List of Causes of Invasive Species

The introduction and spread of invasive species is often the result of human activities. Some common causes of invasive species include:

  • Intentional introductions for agriculture, horticulture, or recreation
  • Accidental introductions through shipping, transportation, or trade
  • Natural range expansion due to climate change or other environmental changes
  • Release of exotic pets or plants into the wild
  • Use of non-native species for biocontrol of pests or other invasive species
  • Failure to properly manage and control invasive species populations

Traits Common to Invasive Species

While there is no single trait that defines an invasive species, there are several characteristics that make an organism more adaptable to new environments. These include:

  • Rapid growth and reproduction rates
  • High dispersal abilities, such as wind or waterborne seeds
  • Broad ecological tolerances, allowing them to adapt to new environments
  • Lack of natural predators or diseases in their new environment
  • Competitive abilities that allow them to outcompete native species
  • Ability to alter ecosystem functions or processes

Positive and Negative Effects

Invasive species can have both positive and negative effects on the environment, economy, and human health. Some of the positive effects of invasive species include:

  • Providing new food sources or resources for native species
  • Contributing to ecosystem services, such as soil fertility or nutrient cycling
  • Providing economic benefits, such as new sources of food or medicine.

However, the negative effects of invasive species often outweigh the positive effects. Some of the negative effects of invasive species include:

  • Displacing native species, leading to declines in biodiversity
  • Altering ecosystem functions and processes, such as nutrient cycling and water flow
  • Causing economic losses, such as crop damage or infrastructure damage
  • Causing harm to human health, such as through the spread of disease or allergies

How to Control Invasive Species

Controlling invasive species can be challenging, but there are several methods that can be used. One common method is physically removing the invasive species from the environment. For example, removing plants can be done by hand, using tools such as shovels or rakes, or through the use of machinery such as tractors or excavators. Physical removal is effective for small infestations, but too labor-intensive and costly for larger areas.

Another method of controlling invasive species is through the use of chemical treatments.
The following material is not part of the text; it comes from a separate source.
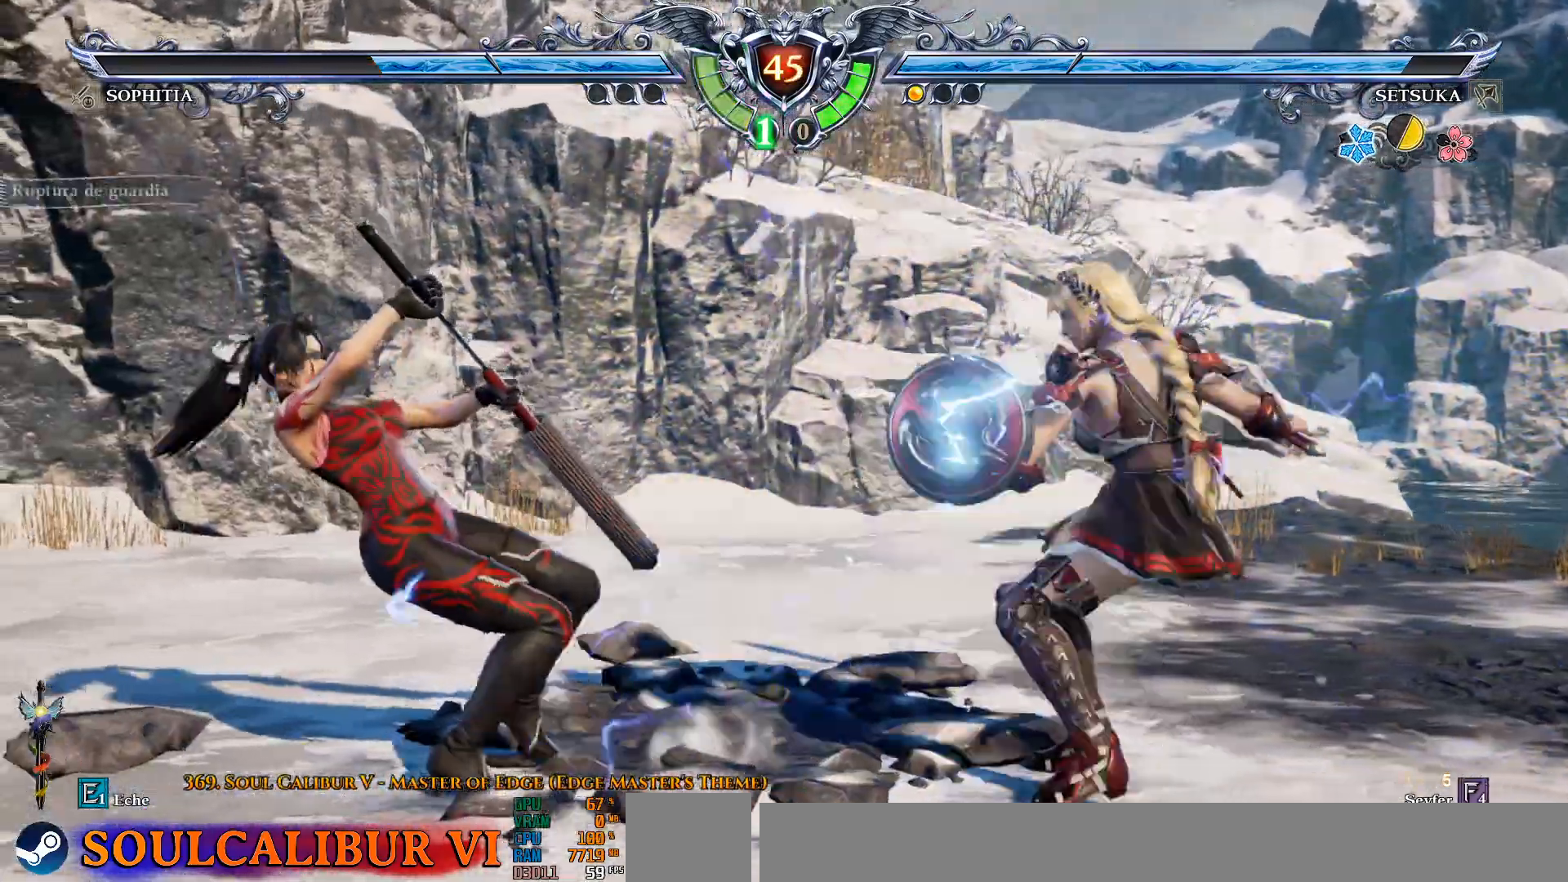
{"dt_ms": 500, "buttons": ["DPAD_RIGHT"], "left_stick": "center", "right_stick": "center", "events": [[133, "DPAD_DOWN", "down"], [183, "SQUARE", "down"], [250, "SQUARE", "up"], [317, "SQUARE", "down"], [367, "SQUARE", "up"], [450, "DPAD_DOWN", "up"]]}
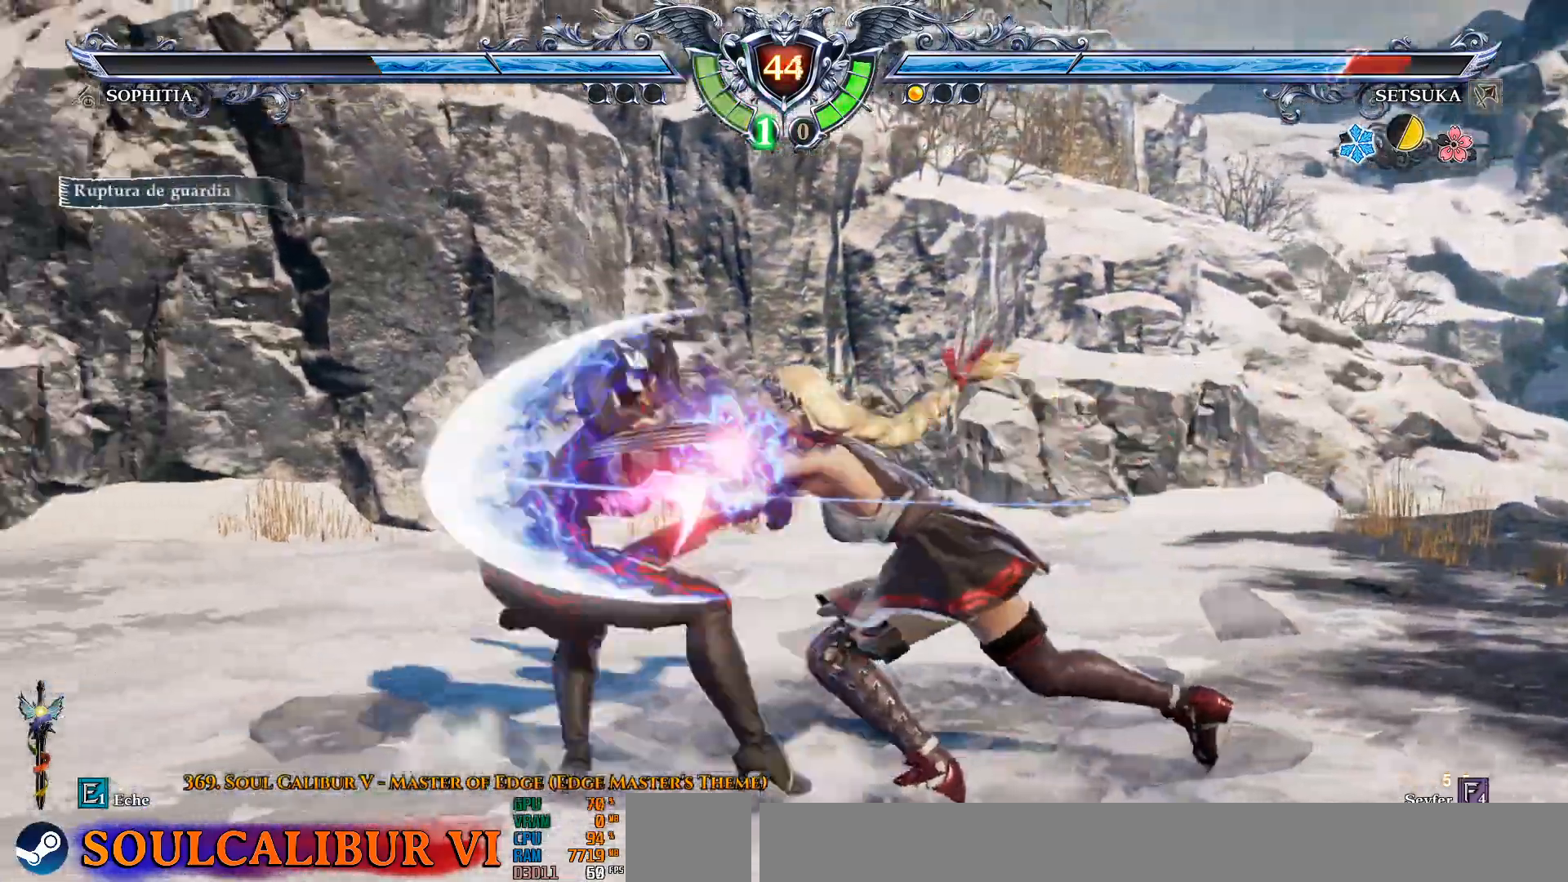
{"dt_ms": 500, "buttons": ["DPAD_RIGHT"], "left_stick": "center", "right_stick": "center", "events": []}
Herbicides kill invasive plants, while pesticides control invasive insects or animals. However, these chemicals can have negative impacts on the environment, including harming non-target species and contaminating water sources.

Biological control is another method of controlling invasive species. This involves introducing natural predators, parasites, or diseases that control or reduce the population of the invasive species. Biological control can be effective, but it requires extensive research to ensure that the introduced species will not harm non-target species. Careful monitoring is also necessary to prevent unintended consequences, such as the introduced species becoming invasive itself.

References

  • Davis, Mark A.; Thompson, Ken (2000). “Eight Ways to be a Colonizer; Two Ways to be an Invader: A Proposed Nomenclature Scheme for Invasion Ecology“. Bulletin of the Ecological Society of America. Ecological Society of America. 81 (3): 226–230.
  • Ehrenfeld, Joan G. (2010). “Ecosystem Consequences of Biological Invasions”. Annual Review of Ecology, Evolution, and Systematics. 41 (1): 59–80. doi:10.1146/annurev-ecolsys-102209-144650
  • Fei, Songlin; Phillips, Jonathan; Shouse, Michael (2014). “Biogeomorphic Impacts of Invasive Species”. Annual Review of Ecology, Evolution, and Systematics. 45 (1): 69–87. doi:10.1146/annurev-ecolsys-120213-091928
  • Primtel, David (2005). “Update on the environmental and economic costs associated with alien-invasive species in the United States”. Ecological Economics. 52 (3): 273–288. doi:10.1016/j.ecolecon.2004.10.002
  • Williams, J. D. (1998). “Non-indigenous Species”. Status and Trends of the Nation’s Biological Resources. Reston, Virginia: United States Geological Survey. ISBN 978-0-16-053285-6.